Inside the too-warm building, a bored bus station employee was watching sports on his phone. Christmas carols played, tinny over the ancient speakers in the terminal.

“An Uber,” I repeated.

“Do you have anyone coming to get you?” she asked behind me.

I did, but I didn’t need her to know that.

“I work around here,” I lied.

“Oh.” Her phone chimed with a notification from Uber.

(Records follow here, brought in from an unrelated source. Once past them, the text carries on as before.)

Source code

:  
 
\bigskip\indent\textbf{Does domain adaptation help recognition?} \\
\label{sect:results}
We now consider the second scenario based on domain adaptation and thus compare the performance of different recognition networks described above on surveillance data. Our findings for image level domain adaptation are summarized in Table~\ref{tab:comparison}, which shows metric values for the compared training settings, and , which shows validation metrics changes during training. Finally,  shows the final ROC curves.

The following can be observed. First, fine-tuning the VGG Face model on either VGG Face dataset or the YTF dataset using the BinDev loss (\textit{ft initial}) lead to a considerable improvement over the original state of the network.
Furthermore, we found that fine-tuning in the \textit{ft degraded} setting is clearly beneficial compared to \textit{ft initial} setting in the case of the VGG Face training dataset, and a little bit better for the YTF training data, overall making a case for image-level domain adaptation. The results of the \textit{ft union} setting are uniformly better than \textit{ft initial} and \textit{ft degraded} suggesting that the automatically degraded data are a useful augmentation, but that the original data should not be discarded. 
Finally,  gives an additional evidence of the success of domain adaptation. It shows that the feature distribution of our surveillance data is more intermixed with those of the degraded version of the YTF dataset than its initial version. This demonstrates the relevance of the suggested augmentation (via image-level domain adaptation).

“Come on, Pugnog, we need to go to the store.” She was talking to the pug in a high-pitched voice.

I threw her bags into the trunk of the Uber then slammed the car door closed when she was safely inside.

“Call me.”

“Are you …” she began in a small voice. “Are you sure you want to do this?”

“We shook on it,” I said and smacked the side of the car.

As I watched her drive off, I pulled out one of my burner phones and dialed a number from memory.

“I assume you are calling me with good news.” Grayson Richmond’s voice was dry, emotionless.

“I’m in,” I reported. “We’re still on schedule.”